Given instruction 1 - Set down everything from "Haryana budget: Focus" down to "the state assembly." in the Haryana budget article below, reproducing the wording without alteration.

Excerpt -
________________________________________
Haryana budget: Focus on women, AI but dip in capex a worry
The budget outlay of ₹2.05 lakh crore ( ₹2,05,017.29 crore) was about 8% higher than the ₹1.89 lakh crore ( ₹1,89,876.61 crore) presented by Saini’s predecessor Manohar Lal Khattar, while presenting the 2024-25 budget estimates last year
Proposing an ambitious budget outlay of about ₹2.05 lakh crore for the 2025-26 financial year, Haryana chief minister Nayab Singh Saini on Monday presented his maiden budget estimates in the state assembly.

The budget outlay of ₹2.05 lakh crore ( ₹2,05,017.29 crore) was about 8% higher than the ₹1.89 lakh crore ( ₹1,89,876.61 crore) presented by Saini’s predecessor Manohar Lal Khattar, while presenting the 2024-25 budget estimates last year.
The state government, however, fell short of the proposed mark and had to make a climb down to revise its budget outlay to ₹1.80 lakh crore ( ₹1,80,313.57 crore) for 2024-25 fiscal.
The chief minister who also hold the finance portfolio, however, told the House during his budget address that the proposed total budget of ₹2,05,017.29 crore for 2025-26 financial year reflected a 13.7% increase over the revised estimates of ₹1,80,313.57 crore for 2024-25 fiscal.
As has happened in the past couple of years, the proposed capital expenditure yet again saw a dip in 2025-26 budget estimates at ₹16,164.11 crore as compared to what Khattar had committed - - ₹16,280.94 crore --in the 2024-25 estimates. The state government could actually only spend ₹12,752.52 crore on asset creation in 2024-25. Capital expenditure is the money spent by the government on creation of long-term assets like infrastructure projects, roads, bridges, educational institutions, health care facilities, and for undertaking development works. The capital expenditure helps boost and sustain economic growth.
Exclusion criteria to be worked out for Lado Lakshmi
The chief minister though announced a provision of ₹5,000 crore for implementing BJPs 2024 assembly poll promise of providing monthly financial assistance of ₹2,100 to every woman in the state under Lado Lakshmi Yojana, he said that the contours of the scheme were being worked out. Officials said that exclusion criteria is being deliberated upon by the government to ensure that only worthy beneficiaries get the financial assistance. “For instance, women in government jobs would be excluded, those getting old age pension or any other social security pension would also get excluded,’’ said an official. Saini said the Lado Lakshmi Yojana aimed to promote the empowerment of women by fostering financial independence, ensuring social security, and enhancing their overall well-being and participation in society. It focuses on empowering the most marginalised sections of society to strengthen their financial autonomy. As per the budget estimates, financial assistance amounting to ₹2,100 per month, or as revised and notified by the state government from time to time, will be given to the eligible beneficiaries as Direct Benefit Transfer (DBT) through the public finance management system (PFMS).
________________________________________
Provided entries -
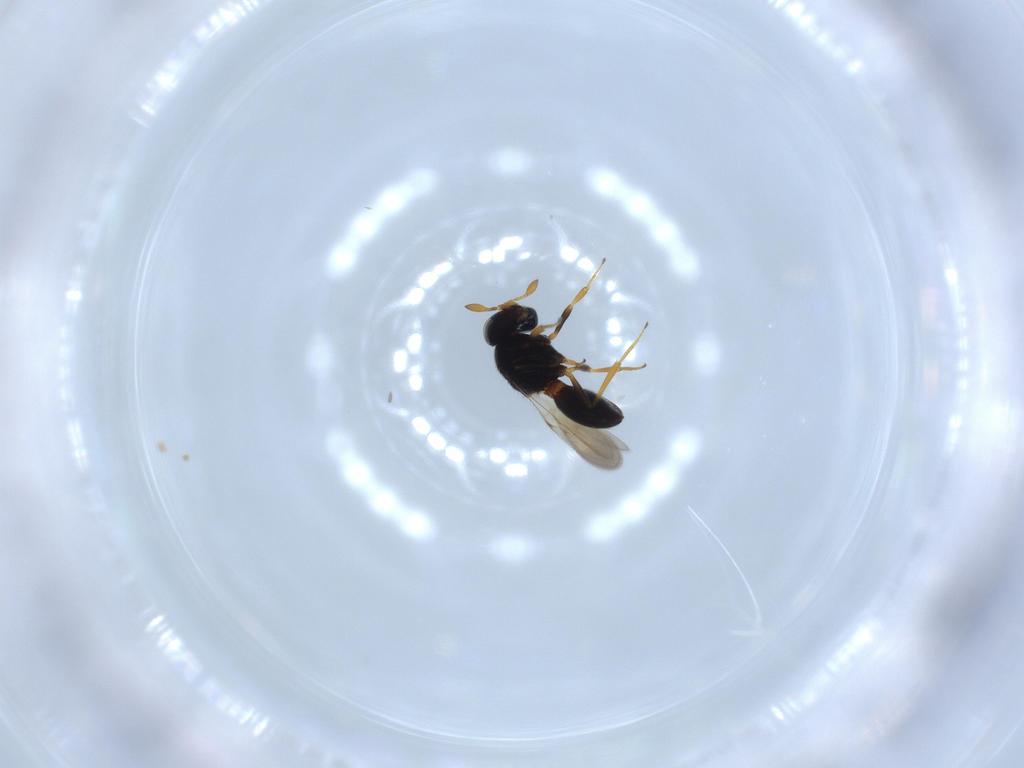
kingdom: Animalia
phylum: Arthropoda
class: Insecta
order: Hymenoptera
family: Scelionidae
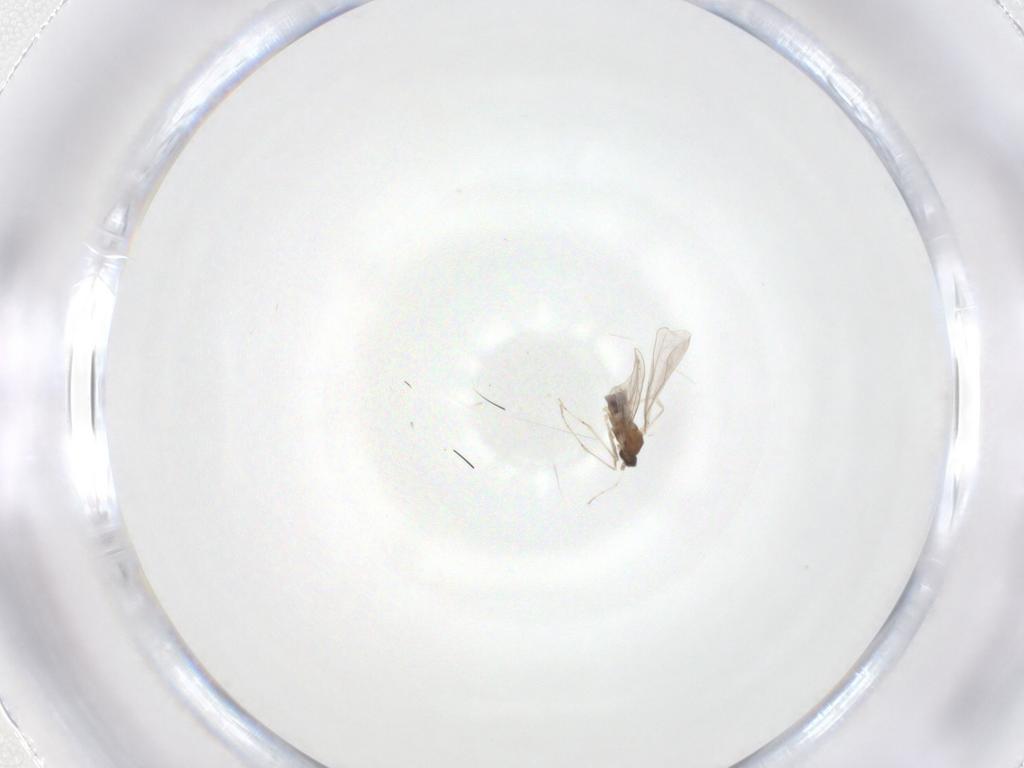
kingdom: Animalia
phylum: Arthropoda
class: Insecta
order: Diptera
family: Cecidomyiidae
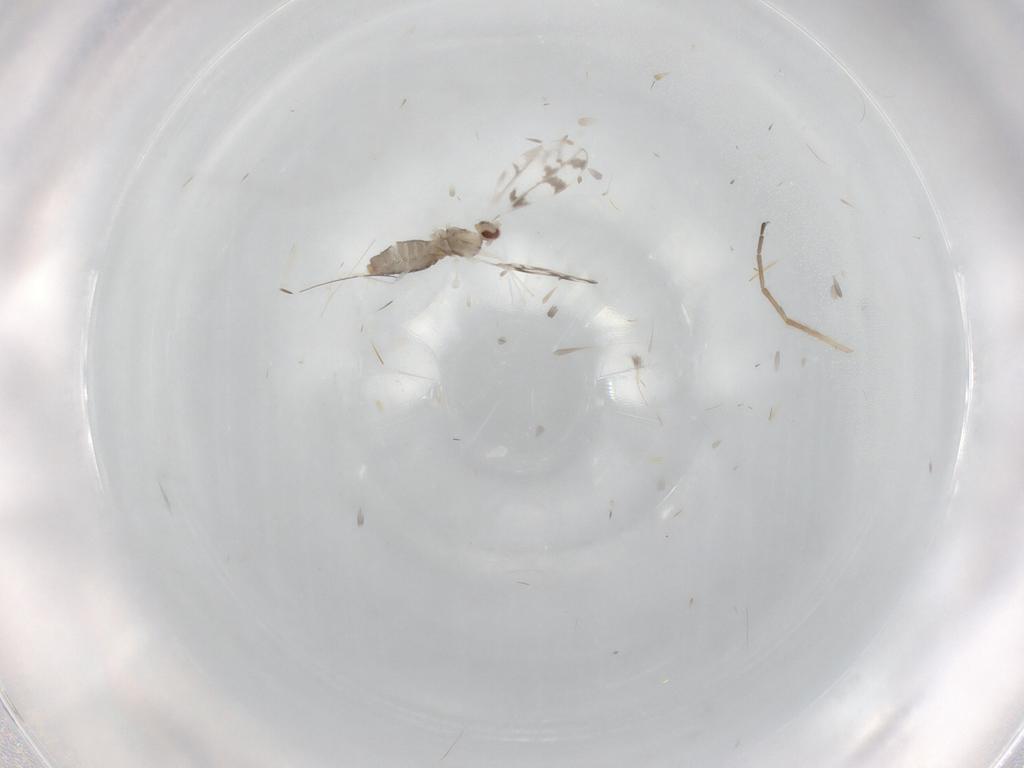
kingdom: Animalia
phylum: Arthropoda
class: Insecta
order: Diptera
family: Chironomidae
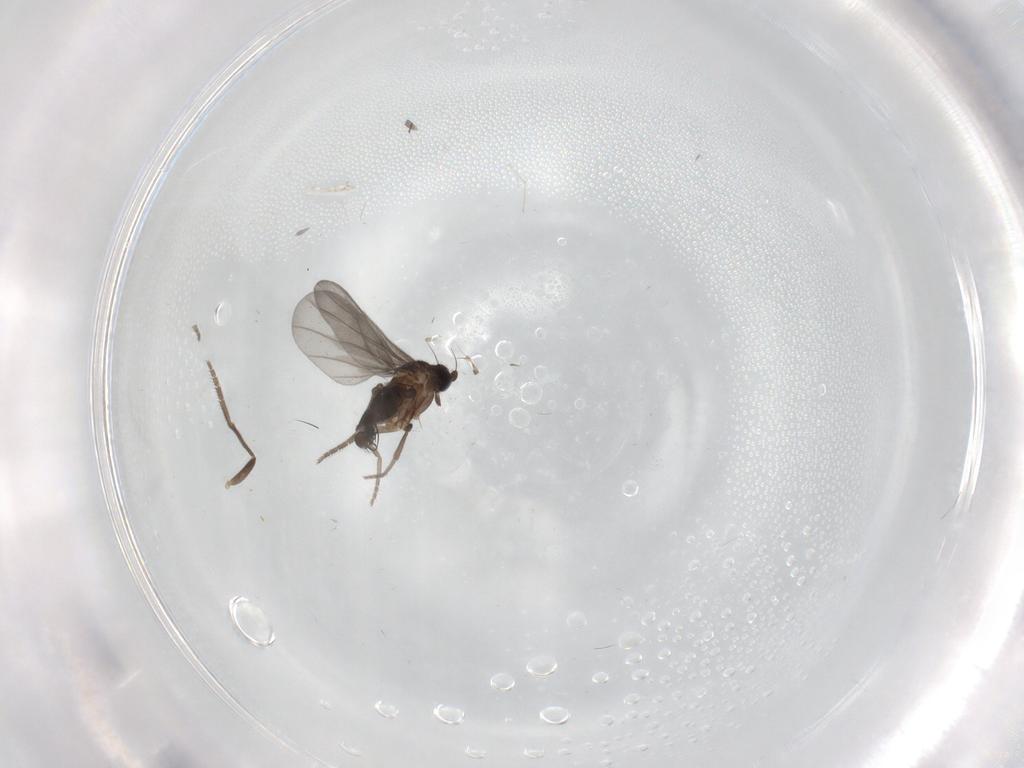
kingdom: Animalia
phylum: Arthropoda
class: Insecta
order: Diptera
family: Phoridae
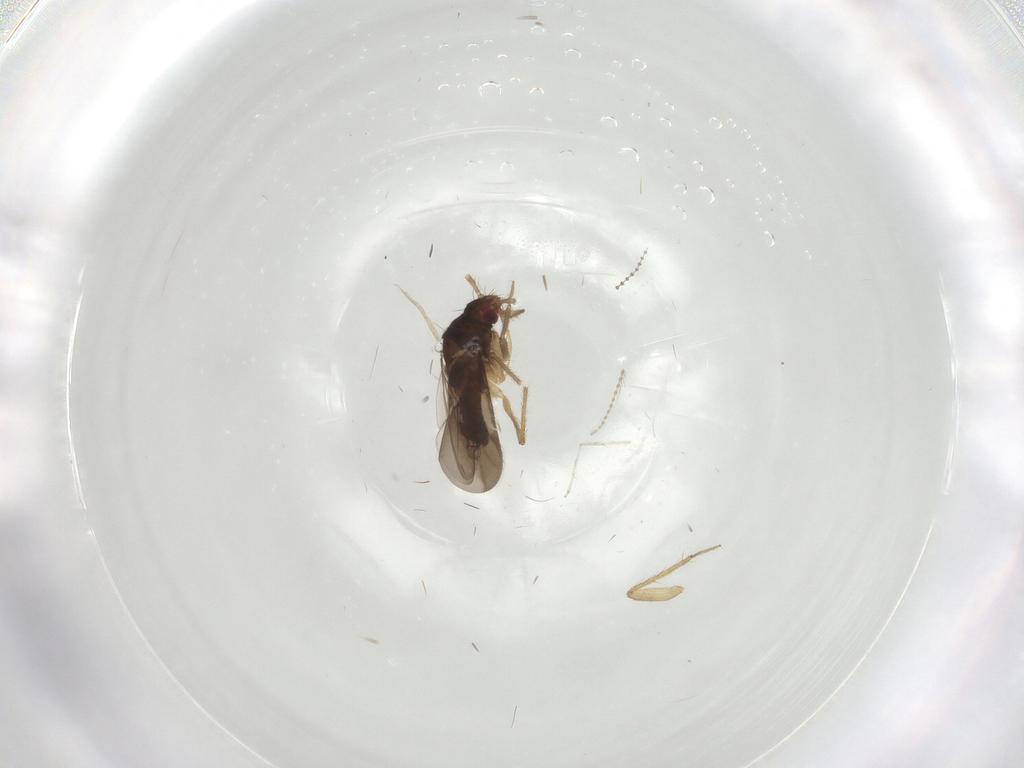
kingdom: Animalia
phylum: Arthropoda
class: Insecta
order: Hemiptera
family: Ceratocombidae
________________________________________
Given instruction 2 - Extract verbatim the kingdom-to-family lines of every entry above, in their original order, omitting the pictures.

Complete output 1 -
Haryana budget: Focus on women, AI but dip in capex a worry
The budget outlay of ₹2.05 lakh crore ( ₹2,05,017.29 crore) was about 8% higher than the ₹1.89 lakh crore ( ₹1,89,876.61 crore) presented by Saini’s predecessor Manohar Lal Khattar, while presenting the 2024-25 budget estimates last year
Proposing an ambitious budget outlay of about ₹2.05 lakh crore for the 2025-26 financial year, Haryana chief minister Nayab Singh Saini on Monday presented his maiden budget estimates in the state assembly.

Complete output 2 -
kingdom: Animalia
phylum: Arthropoda
class: Insecta
order: Hymenoptera
family: Scelionidae
kingdom: Animalia
phylum: Arthropoda
class: Insecta
order: Diptera
family: Cecidomyiidae
kingdom: Animalia
phylum: Arthropoda
class: Insecta
order: Diptera
family: Chironomidae
kingdom: Animalia
phylum: Arthropoda
class: Insecta
order: Diptera
family: Phoridae
kingdom: Animalia
phylum: Arthropoda
class: Insecta
order: Hemiptera
family: Ceratocombidae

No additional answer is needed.